Pancreatic acinar cells produce digestive enzymes such as trypsin, chymotrypsin, elastase etc. that are secreted into pancreatic ducts. These enzymes are inactive in their zymogen form and are activated only when they reach the small intestine via major duodenal papilla (8). Trypsinogen is activated by enterokinase present in brush border of duodenal epithelial cells while chymotrypsinogen is activated by enteropeptidase (9). Elastase is activated by proteases present in pancreatic juice (10). Inhibition of any one of these activators results in reduced activity of digestive enzymes and can lead to pancreatitis.

Pancreatic beta cells secrete insulin in response to rise in blood sugar levels while alpha cells secrete glucagon which acts opposite to insulin by stimulating liver to release glucose into circulation (11). Both these hormones maintain blood sugar levels within a normal range. Insulin secretion is stimulated by glucose while glucagon secretion is stimulated by amino acids (12).

5. Conclusions

In conclusion, we have discussed the development, gross and microscopic anatomy as well as molecular interactions taking place in the pancreas. Pancreas is an important gland that plays a vital role in regulating blood sugar levels and digestion of food. Further research is necessary to understand the functions of pancreas in health and disease condition.

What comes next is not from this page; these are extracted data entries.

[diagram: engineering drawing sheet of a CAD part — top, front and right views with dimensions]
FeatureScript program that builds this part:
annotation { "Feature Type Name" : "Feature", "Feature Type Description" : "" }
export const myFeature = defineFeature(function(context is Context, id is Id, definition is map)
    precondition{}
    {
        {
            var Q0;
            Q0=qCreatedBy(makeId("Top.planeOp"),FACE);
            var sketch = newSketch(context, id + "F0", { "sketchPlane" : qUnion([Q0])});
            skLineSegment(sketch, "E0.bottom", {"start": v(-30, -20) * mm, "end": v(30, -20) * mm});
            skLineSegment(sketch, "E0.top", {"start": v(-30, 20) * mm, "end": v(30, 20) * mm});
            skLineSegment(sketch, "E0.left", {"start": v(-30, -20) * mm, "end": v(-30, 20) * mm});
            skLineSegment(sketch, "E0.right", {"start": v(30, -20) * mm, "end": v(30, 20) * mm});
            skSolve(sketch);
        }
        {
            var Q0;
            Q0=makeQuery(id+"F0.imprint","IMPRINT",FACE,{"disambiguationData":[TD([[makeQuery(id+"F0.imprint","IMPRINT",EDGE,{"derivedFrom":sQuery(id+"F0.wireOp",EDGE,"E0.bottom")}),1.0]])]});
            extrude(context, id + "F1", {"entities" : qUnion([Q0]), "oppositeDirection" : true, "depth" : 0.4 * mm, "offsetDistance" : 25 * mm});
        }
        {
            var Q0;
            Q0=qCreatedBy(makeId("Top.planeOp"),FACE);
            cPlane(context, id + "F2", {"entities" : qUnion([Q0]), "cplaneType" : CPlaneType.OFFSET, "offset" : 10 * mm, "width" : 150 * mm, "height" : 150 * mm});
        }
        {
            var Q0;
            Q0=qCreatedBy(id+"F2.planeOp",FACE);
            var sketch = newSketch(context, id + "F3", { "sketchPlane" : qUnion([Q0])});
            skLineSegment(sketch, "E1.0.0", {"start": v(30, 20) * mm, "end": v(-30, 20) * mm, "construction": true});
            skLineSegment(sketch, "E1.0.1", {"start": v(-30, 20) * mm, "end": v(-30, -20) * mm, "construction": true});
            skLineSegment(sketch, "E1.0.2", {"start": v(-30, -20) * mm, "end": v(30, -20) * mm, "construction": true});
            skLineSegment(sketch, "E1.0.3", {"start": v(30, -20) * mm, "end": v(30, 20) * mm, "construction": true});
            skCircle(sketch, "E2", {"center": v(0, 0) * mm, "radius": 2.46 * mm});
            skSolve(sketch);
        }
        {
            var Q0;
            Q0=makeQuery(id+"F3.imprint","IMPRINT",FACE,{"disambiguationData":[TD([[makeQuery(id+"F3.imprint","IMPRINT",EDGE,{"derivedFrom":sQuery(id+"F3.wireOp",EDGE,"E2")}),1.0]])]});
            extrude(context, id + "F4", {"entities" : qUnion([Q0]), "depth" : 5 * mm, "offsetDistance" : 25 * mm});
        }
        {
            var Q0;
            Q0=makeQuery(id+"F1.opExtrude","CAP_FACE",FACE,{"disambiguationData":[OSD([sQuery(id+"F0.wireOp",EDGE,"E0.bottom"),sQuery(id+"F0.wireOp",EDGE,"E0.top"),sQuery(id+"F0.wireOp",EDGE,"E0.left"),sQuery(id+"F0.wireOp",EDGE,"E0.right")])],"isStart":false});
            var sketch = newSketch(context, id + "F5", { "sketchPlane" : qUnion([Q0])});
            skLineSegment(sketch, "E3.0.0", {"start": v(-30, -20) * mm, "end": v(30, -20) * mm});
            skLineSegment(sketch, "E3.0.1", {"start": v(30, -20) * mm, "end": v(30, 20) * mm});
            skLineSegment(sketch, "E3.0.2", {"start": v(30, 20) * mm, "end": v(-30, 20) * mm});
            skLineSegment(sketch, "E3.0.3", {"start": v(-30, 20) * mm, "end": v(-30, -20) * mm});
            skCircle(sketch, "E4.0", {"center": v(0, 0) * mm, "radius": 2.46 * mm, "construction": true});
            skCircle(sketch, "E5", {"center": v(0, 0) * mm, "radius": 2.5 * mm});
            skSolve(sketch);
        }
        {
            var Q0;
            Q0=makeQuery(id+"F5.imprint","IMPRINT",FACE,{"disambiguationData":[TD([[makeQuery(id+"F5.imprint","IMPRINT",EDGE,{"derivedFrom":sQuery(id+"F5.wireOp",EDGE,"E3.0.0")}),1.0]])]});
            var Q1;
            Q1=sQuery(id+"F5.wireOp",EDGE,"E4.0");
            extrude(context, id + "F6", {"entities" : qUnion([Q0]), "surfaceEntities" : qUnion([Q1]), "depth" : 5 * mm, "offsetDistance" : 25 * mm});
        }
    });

The development of the chimpanzee pancreas was influenced by a variety of factors, including diet, genetics, and environment.

The evolution of the pancreas had a significant impact on the overall health and function of chimpanzees.

It is important to study the pancreas in relation to other organs in chimpanzees because it can provide insight into pancreatic development and function.

We can learn about pancreatic development from studying chimps by observing how the organ develops over time and how it responds to different environmental factors.

This research helps us understand Pancreatic diseases in humans by providing information about the evolution and function of the pancreas.

Some potential implications of this research for future studies on Pancreatism and diabetes include a greater understanding of the role that diet plays in pancreatic function and a better understanding of how genetic factors influence pancreatic development.